Lorsque l’on compare les petites aiguilles naissantes du cristal, qu’on aperçoit à peine dans les cailleux creux, avec les grosses quilles qui se forment dans les cavités des rochers quartzeux et graniteux[1], on ne peut s’empêcher d’admirer dans cette cristallisation la constance et la régularité du travail de la nature qui, néanmoins, n’agit ici qu’en opérant à la surface, c’est-à-dire dans deux dimensions : la plus grande quille ou aiguille de cristal est de la même forme que la plus petite ; la réunion des lames presque infiniment minces dont il est composé se faisant par la même loi, la forme demeure toujours la même si rien ne trouble l’arrangement de leur agrégation. Cette méthode de travail est même la seule que la nature emploie pour augmenter le volume des corps bruts : c’est par juxtaposition, et en ajoutant pour ainsi dire surfaces à surfaces, qu’elle place les lames très minces dont est composée toute cristallisation, toute agrégation régulière ; elle ne travaille donc que dans deux dimensions, au lieu que, dans le développement des êtres organisés, elle agit dans les trois dimensions à la fois, puisque le volume et la masse augmentent tous deux et conservent la même forme et les mêmes proportions, tant à l’intérieur qu’à l’extérieur. L’aiguille naissante d’un cristal ne peut grandir et grossir que par des additions superficielles, et par la superposition de nouvelles lames minces semblables à celles dont la première aiguille est composée, et qui s’arrangent dans le même ordre, en sorte que cette petite aiguille réside dans la plus grosse sans avoir pris la moindre extension, tandis que le germe d’un corps organisé s’étend en tout sens par la nutrition et prend de l’augmentation dans toutes ses dimensions et dans sa masse comme dans son volume.

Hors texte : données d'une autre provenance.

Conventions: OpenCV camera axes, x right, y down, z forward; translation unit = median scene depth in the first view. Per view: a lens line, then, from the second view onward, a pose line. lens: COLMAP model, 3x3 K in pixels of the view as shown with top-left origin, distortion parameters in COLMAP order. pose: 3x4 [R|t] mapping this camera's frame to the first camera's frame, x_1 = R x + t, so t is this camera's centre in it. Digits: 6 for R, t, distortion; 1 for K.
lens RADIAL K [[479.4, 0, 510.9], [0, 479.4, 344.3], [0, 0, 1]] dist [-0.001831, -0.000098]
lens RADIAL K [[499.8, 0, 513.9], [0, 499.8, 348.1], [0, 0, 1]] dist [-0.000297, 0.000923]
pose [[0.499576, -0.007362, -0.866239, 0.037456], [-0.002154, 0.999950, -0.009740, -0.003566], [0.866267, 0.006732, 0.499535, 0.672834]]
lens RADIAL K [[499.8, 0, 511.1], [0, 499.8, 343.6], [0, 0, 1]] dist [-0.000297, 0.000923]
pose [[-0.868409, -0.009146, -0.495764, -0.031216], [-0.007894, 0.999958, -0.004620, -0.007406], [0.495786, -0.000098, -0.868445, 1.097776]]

Il est certain que le cristal ne se forme que par l’intermède de l’eau, et l’on peut en donner des preuves évidentes ; il y a des cristaux qui contiennent de l’eau, d’autres renferment du mica, du schorl, des particules métalliques, etc. : d’ailleurs, le cristal se forme comme le spath calcaire et, comme toutes les autres stalactites, il n’en diffère que par sa nature vitreuse et par sa figuration ; il présente souvent les apparences de mousses et de végétations dont la plupart néanmoins ne sont pas des substances réelles, mais de simples fentes ou cavités vides de toute autre matière[2] ; souvent on trouve des cristaux encroûtés, c’est-à-dire dont les surfaces sont chargées de matières étrangères et surtout de terre fer-

  1. M. Bertrand rapporte, dans son Ditionnaire universel des fossiles, qu’on a trouvé près de Visbach, dans le haut Valais, à neuf ou dix lieues de Sion, une quille de cristal du poids de douze quintaux ; elle avait sept pieds de circonférence et deux pieds et demi de hauteur.
  2. Voyez le Mémoire lu par M. Daubanton, de l’Académie des sciences, en avril 1782.